What you have to do →
Give an exact copy of the data that follows, but none of its pictures.

Provided data →

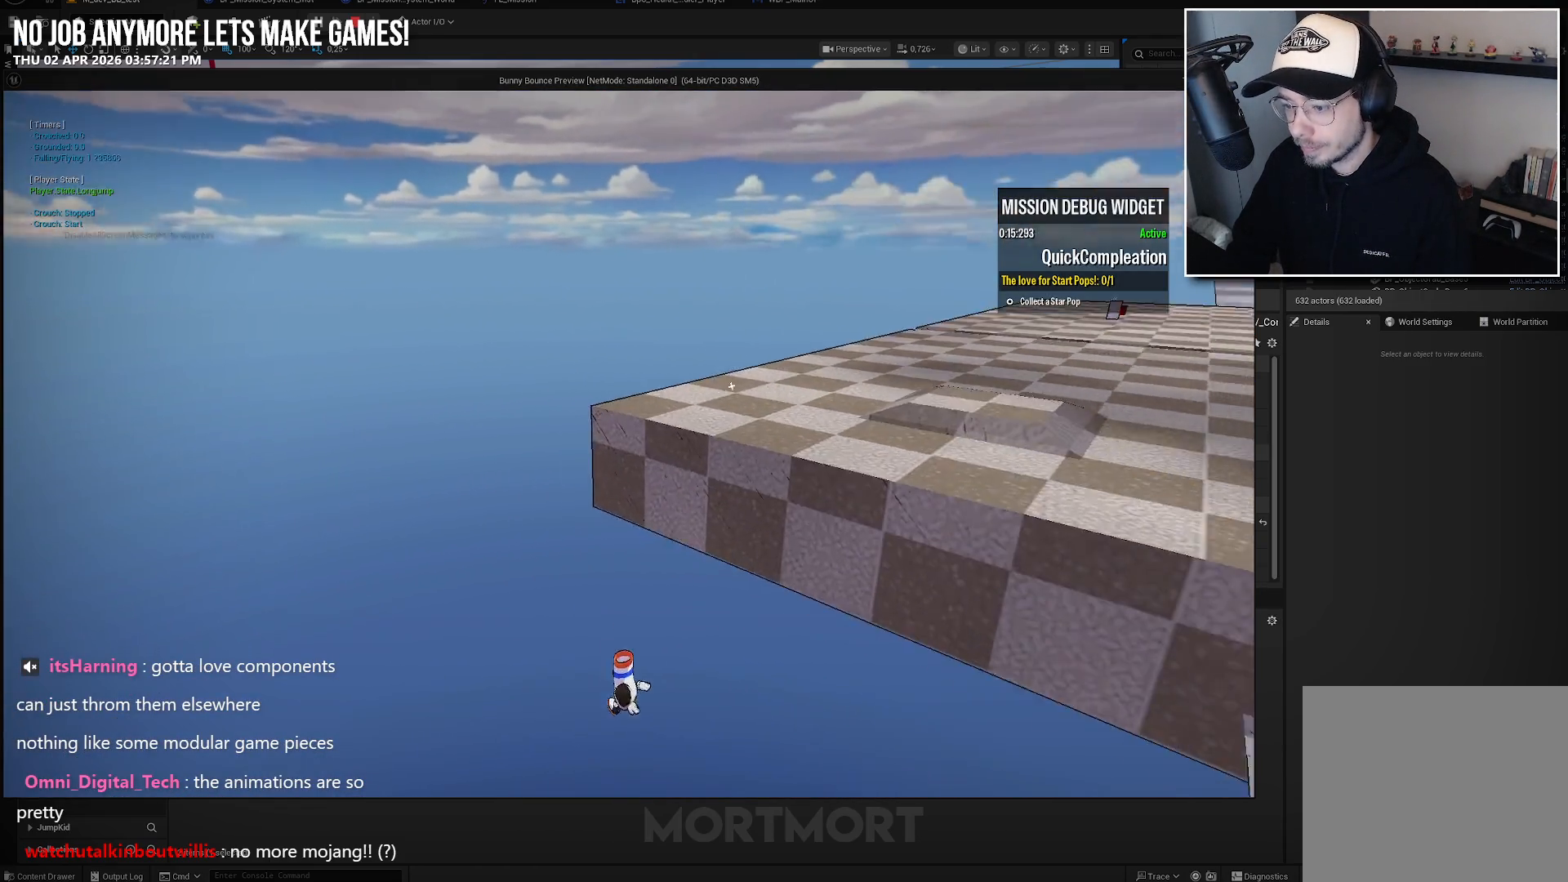
{"buttons": [], "left_stick": "center", "right_stick": "center", "events": [[100, "left_stick", "center"], [317, "right_stick", "center"]]}
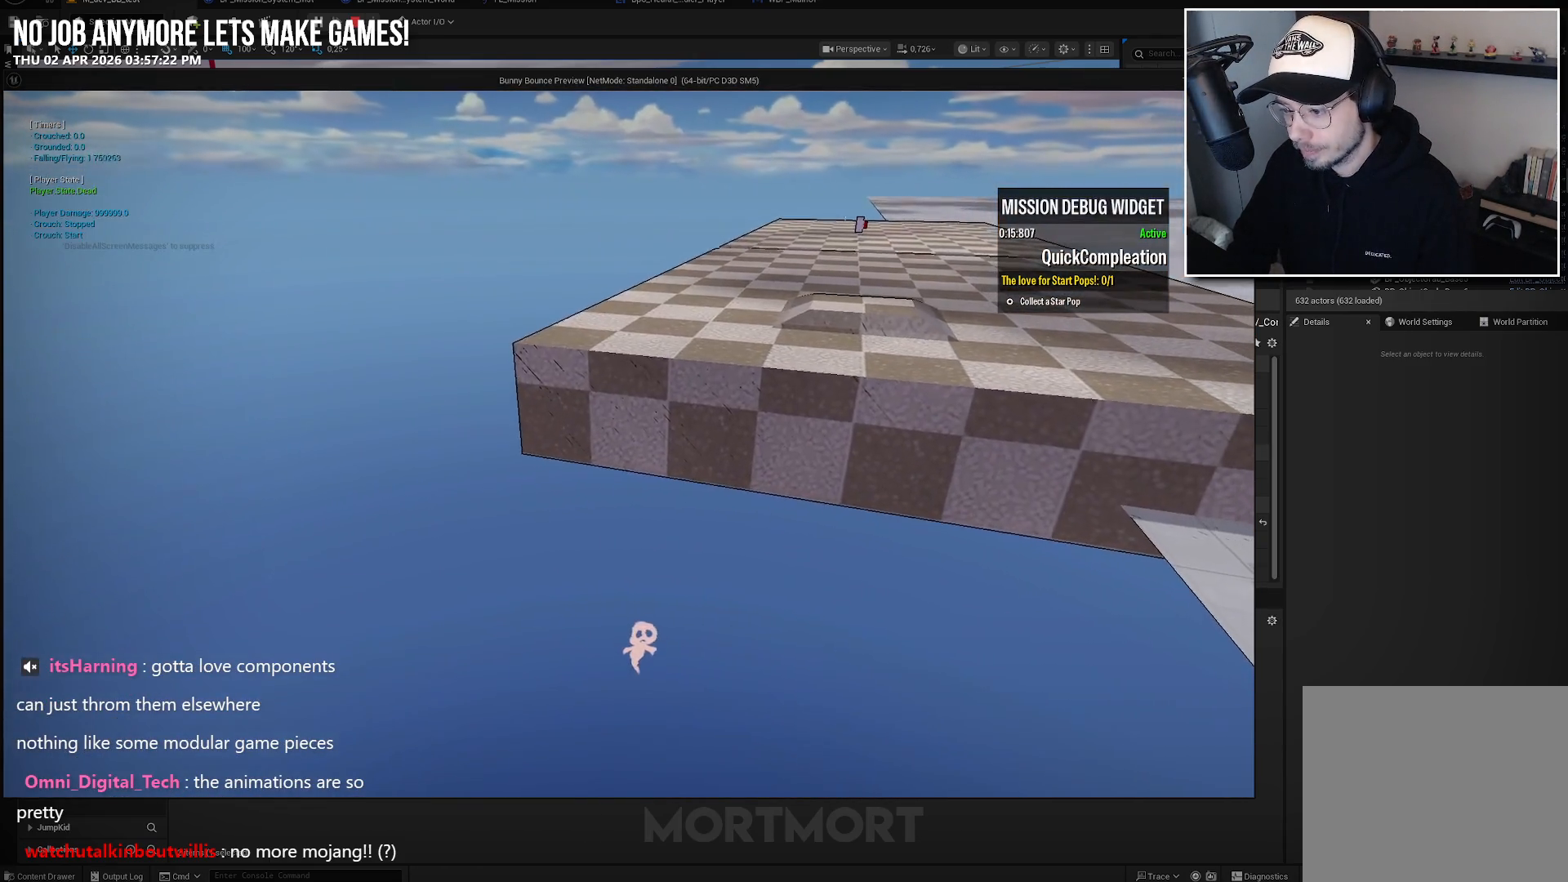
{"buttons": [], "left_stick": "center", "right_stick": "center", "events": []}
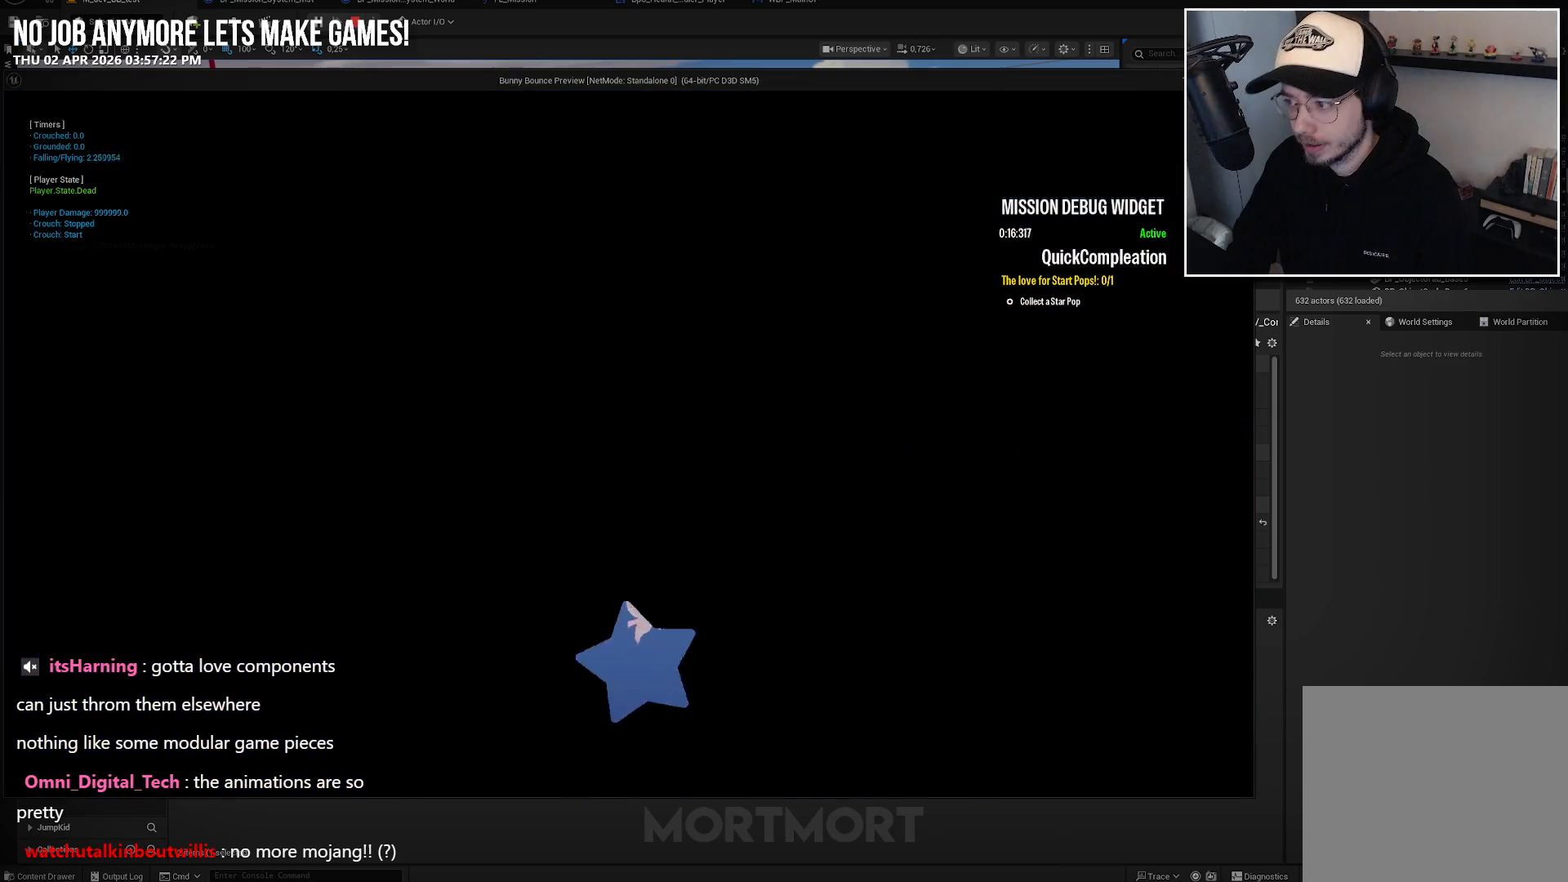
{"buttons": [], "left_stick": "center", "right_stick": "center", "events": []}
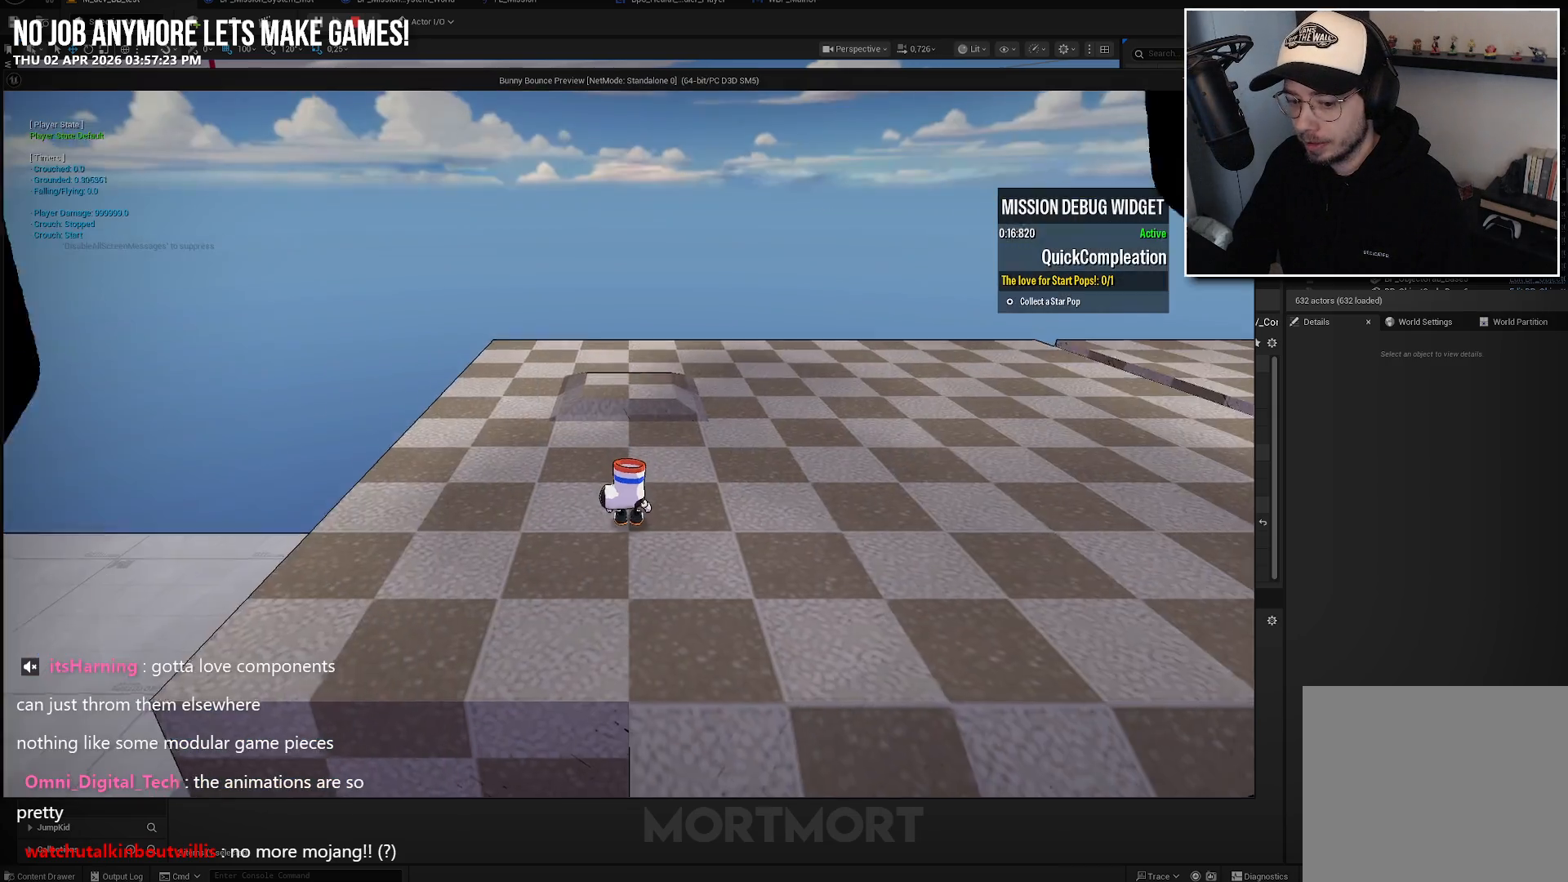
{"buttons": [], "left_stick": "up-right", "right_stick": "up", "events": [[467, "right_stick", "up"], [483, "left_stick", "up-right"]]}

Output below →
{"buttons": [], "left_stick": "center", "right_stick": "center", "events": [[100, "left_stick", "center"], [317, "right_stick", "center"]]}
{"buttons": [], "left_stick": "center", "right_stick": "center", "events": []}
{"buttons": [], "left_stick": "center", "right_stick": "center", "events": []}
{"buttons": [], "left_stick": "up-right", "right_stick": "up", "events": [[467, "right_stick", "up"], [483, "left_stick", "up-right"]]}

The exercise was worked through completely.